See this example calling ASSERT_DEATH with a raise(SIGABRT) 10
times, on my laptop with systemd-coredump enabled:
Before:
$ ./googletest/googletest-death-test-test --gtest_filter=*CoreDump*
Running main() from /home/cf/src/googletest/googletest/src/gtest_main.cc
Note: Google Test filter = *CoreDump*
[==========] Running 1 test from 1 test suite.
[----------] Global test environment set-up.
[----------] 1 test from TestForDeathTest
[ RUN ] TestForDeathTest.TestFastDeathNoCoreDump
[ OK ] TestForDeathTest.TestFastDeathNoCoreDump (1339 ms)
[----------] 1 test from TestForDeathTest (1339 ms total)
[----------] Global test environment tear-down
[==========] 1 test from 1 test suite ran. (1339 ms total)
[ PASSED ] 1 test.
After:
$ ./googletest/googletest-death-test-test --gtest_filter=*CoreDump*
Running main() from /home/cf/src/googletest/googletest/src/gtest_main.cc
Note: Google Test filter = *CoreDump*
[==========] Running 1 test from 1 test suite.
[----------] Global test environment set-up.
[----------] 1 test from TestForDeathTest
[ RUN ] TestForDeathTest.TestFastDeathNoCoreDump
[ OK ] TestForDeathTest.TestFastDeathNoCoreDump (4 ms)
[----------] 1 test from TestForDeathTest (4 ms total)
[----------] Global test environment tear-down
[==========] 1 test from 1 test suite ran. (4 ms total)
[ PASSED ] 1 test.
And that's with a small address space, so in practice it can yield speedups over 1000X.

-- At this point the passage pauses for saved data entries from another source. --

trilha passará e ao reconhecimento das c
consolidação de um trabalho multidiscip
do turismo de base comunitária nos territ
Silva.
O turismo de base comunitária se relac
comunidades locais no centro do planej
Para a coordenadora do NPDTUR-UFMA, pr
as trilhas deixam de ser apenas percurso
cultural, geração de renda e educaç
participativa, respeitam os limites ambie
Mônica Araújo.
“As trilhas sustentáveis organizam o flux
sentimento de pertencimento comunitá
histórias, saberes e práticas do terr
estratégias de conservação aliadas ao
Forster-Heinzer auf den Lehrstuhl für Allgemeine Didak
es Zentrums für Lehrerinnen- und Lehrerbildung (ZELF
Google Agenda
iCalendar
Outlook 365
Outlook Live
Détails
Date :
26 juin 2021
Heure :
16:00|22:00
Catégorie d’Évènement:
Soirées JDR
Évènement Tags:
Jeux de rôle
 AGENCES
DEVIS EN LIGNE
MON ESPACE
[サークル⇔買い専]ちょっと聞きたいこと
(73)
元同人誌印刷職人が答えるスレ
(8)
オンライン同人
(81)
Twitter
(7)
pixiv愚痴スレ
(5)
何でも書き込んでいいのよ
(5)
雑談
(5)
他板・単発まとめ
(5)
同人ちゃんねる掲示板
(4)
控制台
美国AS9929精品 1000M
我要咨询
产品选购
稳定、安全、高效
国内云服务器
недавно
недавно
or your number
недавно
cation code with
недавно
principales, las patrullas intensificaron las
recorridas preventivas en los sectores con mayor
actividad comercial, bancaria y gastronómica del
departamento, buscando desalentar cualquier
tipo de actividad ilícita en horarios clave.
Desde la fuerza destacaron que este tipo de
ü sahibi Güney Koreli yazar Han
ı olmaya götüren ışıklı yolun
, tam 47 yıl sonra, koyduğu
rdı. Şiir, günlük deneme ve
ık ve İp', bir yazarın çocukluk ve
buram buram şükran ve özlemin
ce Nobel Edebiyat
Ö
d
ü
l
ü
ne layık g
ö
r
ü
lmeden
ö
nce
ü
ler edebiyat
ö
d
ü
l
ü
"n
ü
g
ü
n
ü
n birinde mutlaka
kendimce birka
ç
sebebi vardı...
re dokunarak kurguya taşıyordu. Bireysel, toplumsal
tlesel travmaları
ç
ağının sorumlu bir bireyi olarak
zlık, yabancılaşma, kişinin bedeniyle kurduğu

Note that the code uses prctl(PR_SET_DUMPABLE, 0) over setting
RLIMIT_CORE to 0 when available, because the latter does not fully
prevent generating core dumps on Linux, see
https://lkml.org/lkml/2011/8/25/124 for background and the below
example:
$ python3 -c "import os, faulthandler; print(os.getpid()); faulthandler._sigsegv()"; sleep 3; coredumpctl -rq | head -n2
75826
Segmentation fault (core dumped)
TIME PID UID GID SIG COREFILE EXE
Sat 2022-08-27 10:07:19 BST 75826 1000 1000 11 present /usr/bin/python3.9
$ ulimit -c 0; python3 -c "import os, faulthandler; print(os.getpid()); faulthandler._sigsegv()"; sleep 3; coredumpctl -rq | head -n2
76425
Segmentation fault (core dumped)
TIME PID UID GID SIG COREFILE EXE
Sat 2022-08-27 10:07:31 BST 76425 1000 1000 11 present /usr/bin/python3.9
@cf-natali do you intend to make the changes that have been requested or should someone else pick up this work?
Hey,
I'm sorry but I don't really have time to push this.
It's actually complicated by the fact that gtest has two different ways to run subprocesses - fork and fork+exec, and in the latter case it seems that contrarily to the doc PR_SET_DUMPABLE is not inherited across execve.
PR_SET_DUMPABLE also has some subtle side effects like making some files under /proc/pid/ inaccessible as regular users, which could be tricky for some workloads.